Fluorodeoxysorbitol
- Structural formula of [18F]-fluorodeoxysorbitol

Identifiers
- IUPAC name (2R,3R,4S,5S)-5-Fluorohexane-1,2,3,4,6-pentol;
- CAS Number: 34339-80-5 [18F]: 1582302-46-2;
- PubChem CID: 21126041;
- ChemSpider: 19993475;

Chemical and physical data
- Formula: C_{6}H_{13}FO_{5}
- Molar mass: 184.163 g·mol^{−1}
- 3D model (JSmol): Interactive image;
- SMILES C([C@H]([C@H]([C@@H]([C@H](CO)F)O)O)O)O;
- InChI InChI=1S/C6H13FO5/c7-3(1-8)5(11)6(12)4(10)2-9/h3-6,8-12H,1-2H2/t3-,4+,5+,6+/m0/s1; Key:FHMVCKHFSUAUMP-SLPGGIOYSA-N;

= Fluorodeoxysorbitol =

[18F]-Fluorodeoxysorbitol (commonly called ^{18}F-FDS) is a radiolabeled analog of the sugar alcohol sorbitol, in which a fluorine-18 (^{18}F) radionuclide replaces the hydrogen at the 2-position. It is used as a radiotracer in positron emission tomography (PET) for imaging certain microbial infections and renal function.

== Synthesis ==
Chemically, ^{18}F-FDS is 2-deoxy-2-[^{18}F]-fluoro-D-sorbitol, a sorbitol analog modified by substitution of the 2-position hydrogen with radioactive fluorine-18. This modification preserves the structure sufficiently to be recognized and taken up by certain microbes that naturally metabolize sorbitol.
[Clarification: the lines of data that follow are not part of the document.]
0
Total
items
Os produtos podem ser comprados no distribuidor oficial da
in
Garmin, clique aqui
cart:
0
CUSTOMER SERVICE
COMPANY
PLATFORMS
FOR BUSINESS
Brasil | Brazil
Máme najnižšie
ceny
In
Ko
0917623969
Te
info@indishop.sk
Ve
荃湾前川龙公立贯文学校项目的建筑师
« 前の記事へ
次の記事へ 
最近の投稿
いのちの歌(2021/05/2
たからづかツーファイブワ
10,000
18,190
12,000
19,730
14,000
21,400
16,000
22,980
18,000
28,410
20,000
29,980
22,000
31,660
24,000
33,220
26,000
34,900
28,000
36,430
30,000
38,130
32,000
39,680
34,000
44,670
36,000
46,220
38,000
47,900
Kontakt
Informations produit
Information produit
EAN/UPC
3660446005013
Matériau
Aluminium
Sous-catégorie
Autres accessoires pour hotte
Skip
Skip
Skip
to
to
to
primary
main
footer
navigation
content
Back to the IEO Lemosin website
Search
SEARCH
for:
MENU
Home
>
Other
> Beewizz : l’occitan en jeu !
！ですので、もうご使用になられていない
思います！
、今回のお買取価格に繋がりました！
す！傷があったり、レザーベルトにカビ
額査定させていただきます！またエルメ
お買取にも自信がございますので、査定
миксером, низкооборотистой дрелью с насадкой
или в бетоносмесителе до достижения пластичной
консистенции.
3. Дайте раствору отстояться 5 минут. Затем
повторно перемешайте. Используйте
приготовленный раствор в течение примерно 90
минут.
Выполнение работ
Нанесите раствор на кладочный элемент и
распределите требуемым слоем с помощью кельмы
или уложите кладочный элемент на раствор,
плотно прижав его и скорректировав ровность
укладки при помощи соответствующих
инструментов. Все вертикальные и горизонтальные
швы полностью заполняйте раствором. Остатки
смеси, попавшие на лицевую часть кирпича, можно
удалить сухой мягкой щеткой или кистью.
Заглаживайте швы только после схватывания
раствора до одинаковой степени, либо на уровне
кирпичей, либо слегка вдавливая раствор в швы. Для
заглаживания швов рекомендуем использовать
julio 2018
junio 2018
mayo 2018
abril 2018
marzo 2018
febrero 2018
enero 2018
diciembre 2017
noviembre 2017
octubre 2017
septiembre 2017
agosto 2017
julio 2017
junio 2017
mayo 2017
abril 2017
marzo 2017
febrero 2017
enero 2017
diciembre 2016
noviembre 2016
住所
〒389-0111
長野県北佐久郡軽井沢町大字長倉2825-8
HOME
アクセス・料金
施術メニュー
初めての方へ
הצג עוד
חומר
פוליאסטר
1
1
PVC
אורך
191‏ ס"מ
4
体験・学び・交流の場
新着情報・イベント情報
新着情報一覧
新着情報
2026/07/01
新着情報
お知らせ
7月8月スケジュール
One of the key advantages of fluorodeoxysorbitol is its relatively easy synthesis. It can be produced via a simple one-step reduction from [^{18}F]-fluorodeoxyglucose, which is widely available in radiochemistry facilities. This provides easier production at facilities with PET-imaging capability.